Is the Airline Industry a Model for the Future of Retail?

Ten years from now, how different will the retail experience be? Fast Company takes a look at “the recent history of how we purchase and consume air travel” as a potential model for the future. While customers used to be able to buy all-in-one sort of deals, the airline industry is now “pressured by skyrocketing fuel prices and roiling global competition,” leading to added fees and decreased services.

In addition to those challenges, the airline industry has also been through a world of change regarding the digital age and how we purchase travel. “Over nearly three decades, airlines became exceptionally capable of monitoring, managing, and matching the prices of their competitors — and it happens lightning fast, hundreds of millions of times per day,” writes Fast Company.

“There is no marketplace more fast-paced or technically advanced than that for air travel: mobile boarding passes, loyalty points for using the ‘right’ credit card, added costs for in-flight food or checked luggage, and ticket prices that change by the second or faster.”

Traditional brick-and-mortar stores are slower to make such adjustments. They need to speed things up, according to the article. “Merchants need to quickly learn the lessons that airlines have over the last 30 years: Deal with a shopper’s lust for price-parity, and compete on a new level based on providing the features that customers value and are unique to brick-and-mortar retailers.”
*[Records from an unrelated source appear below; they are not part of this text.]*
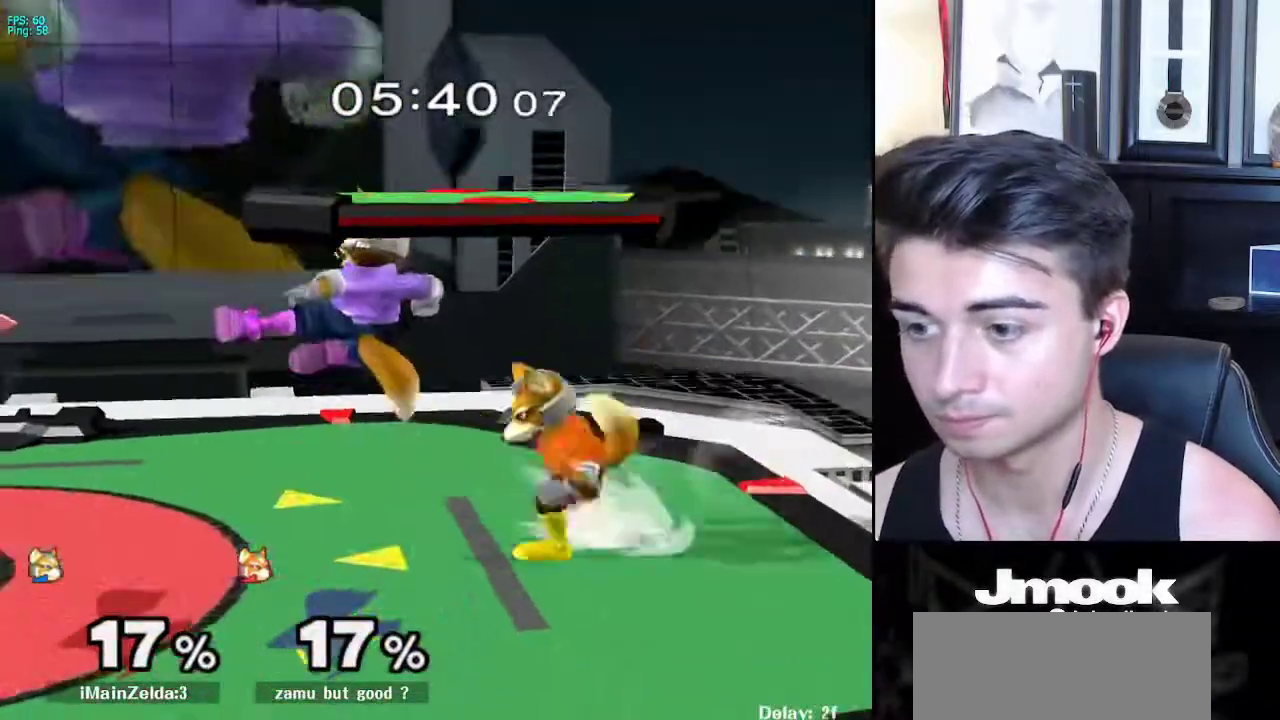
{"buttons": [], "left_stick": "down", "right_stick": "center", "events": [[50, "left_stick", "up-right"], [183, "L1", "down"], [183, "left_stick", "down-right"], [250, "left_stick", "down"], [300, "L1", "up"], [400, "B", "down"], [433, "A", "down"], [450, "B", "up"], [500, "A", "up"]]}
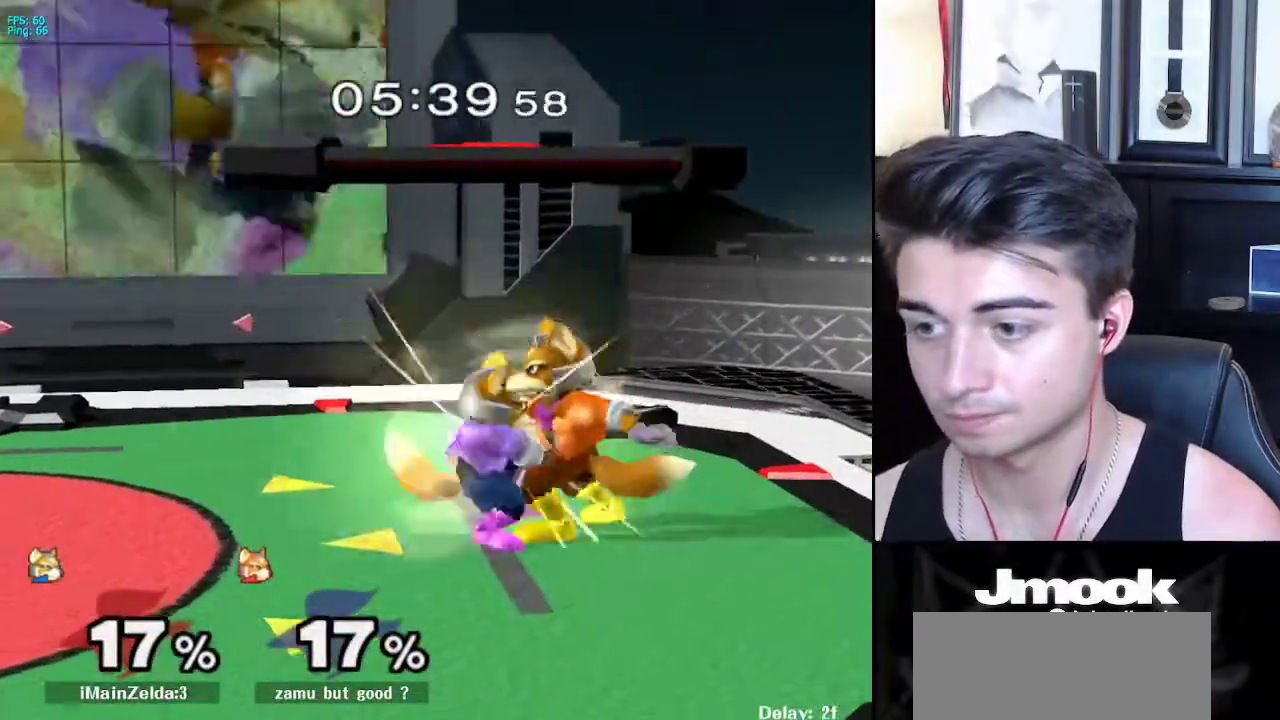
{"buttons": [], "left_stick": "center", "right_stick": "center", "events": [[50, "left_stick", "right"], [233, "left_stick", "center"]]}
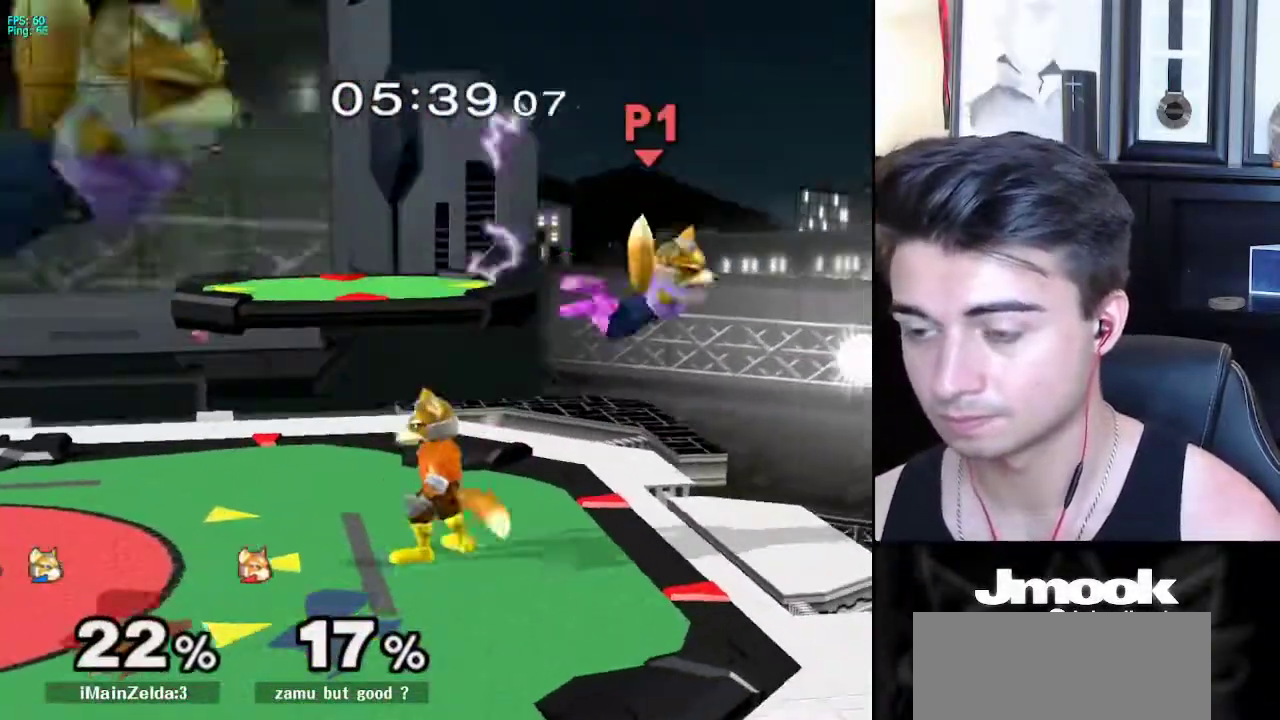
{"buttons": [], "left_stick": "up-left", "right_stick": "center", "events": [[100, "left_stick", "down"], [150, "R1", "down"], [183, "left_stick", "left"], [233, "left_stick", "up-left"], [350, "R1", "up"]]}
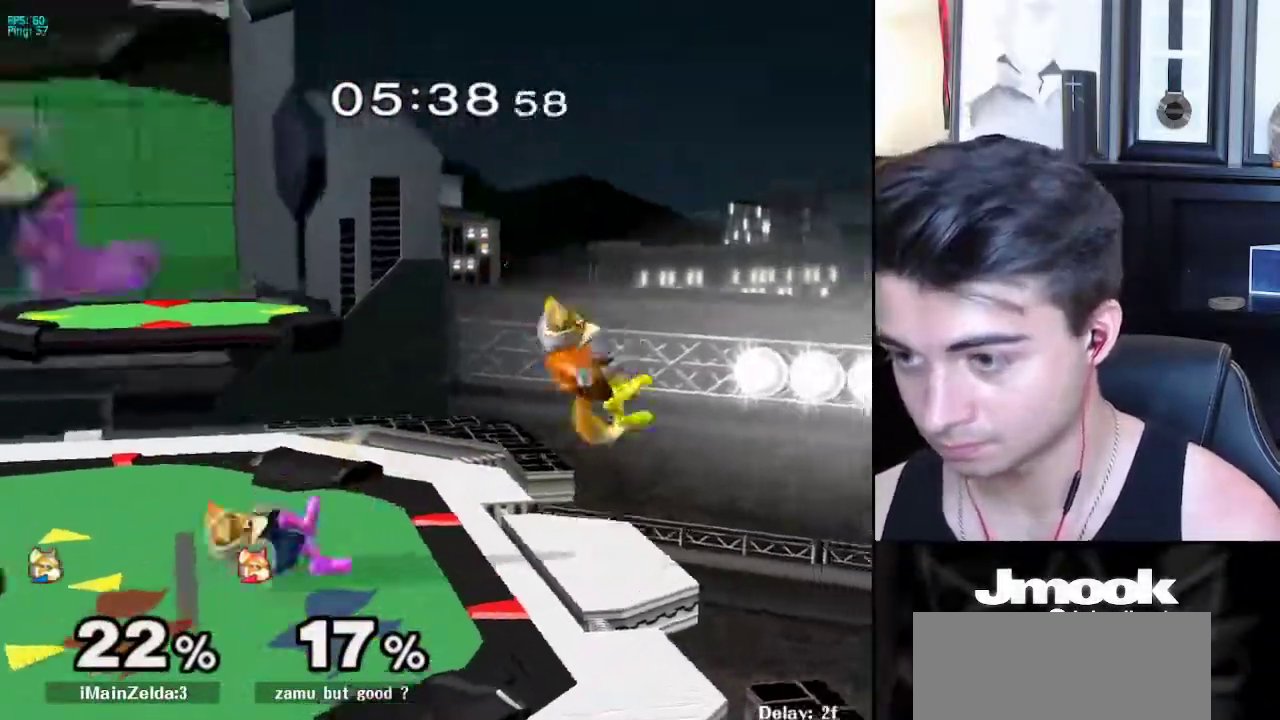
{"buttons": [], "left_stick": "left", "right_stick": "center", "events": [[50, "left_stick", "center"], [400, "left_stick", "left"]]}
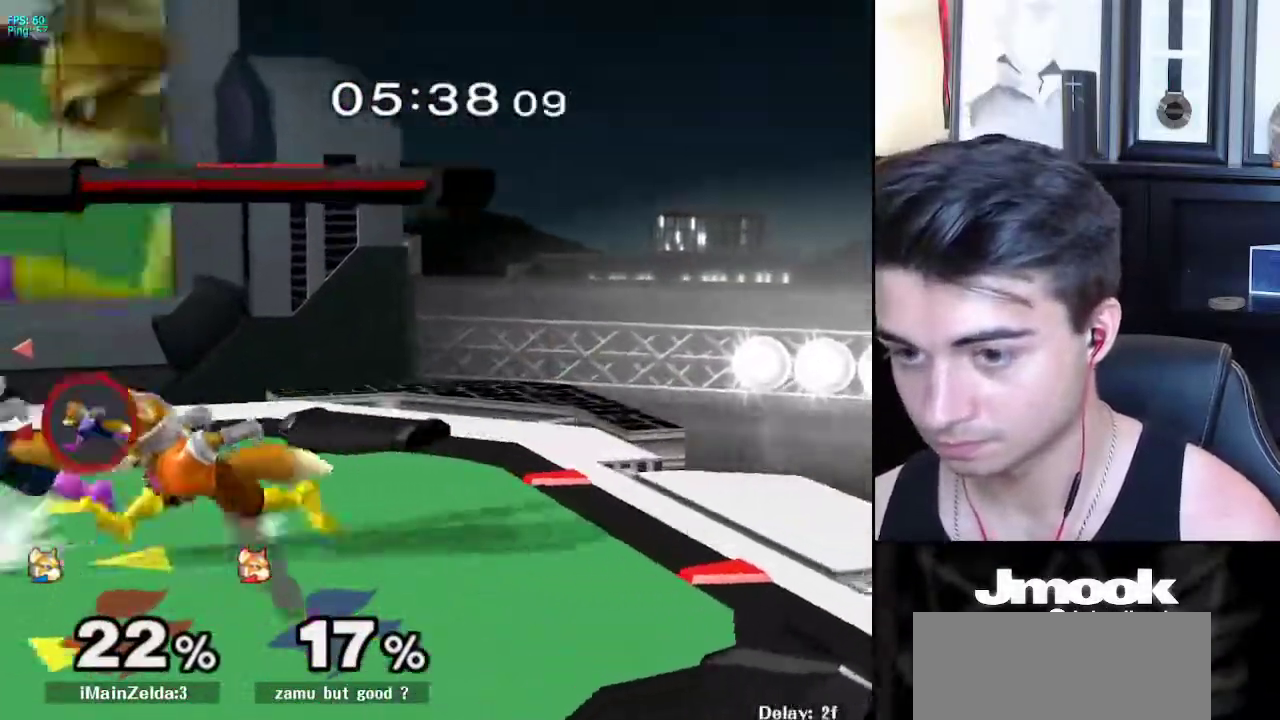
{"buttons": [], "left_stick": "up", "right_stick": "center", "events": [[67, "left_stick", "right"], [83, "X", "down"], [100, "Z", "down"], [133, "left_stick", "center"], [233, "Z", "up"], [250, "left_stick", "up"], [267, "X", "up"], [350, "left_stick", "center"], [467, "left_stick", "up"]]}
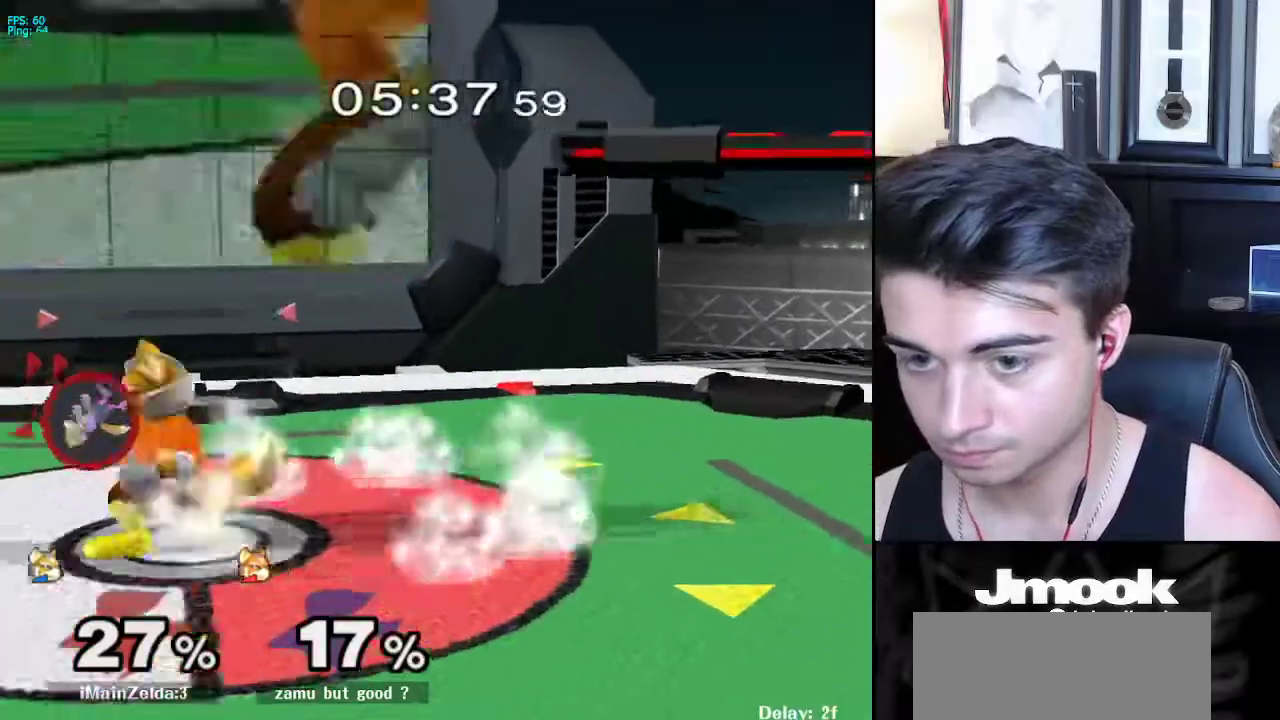
{"buttons": [], "left_stick": "center", "right_stick": "center", "events": [[217, "left_stick", "center"]]}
Retailers are already aware that customers often come in to try on products in person, only to leave and purchase it cheaper online. And many don’t come in at all, anymore. “This is the problem that must be solved,” notes the article.

If airlines are the model, then retailers need to consider how they’ve “taken a commodity (a seat on a plane) and caused us to change our view about what we’re buying and how we’re buying it.” It’s not about buying a package of services at the most affordable price, rather than just about buying one single product.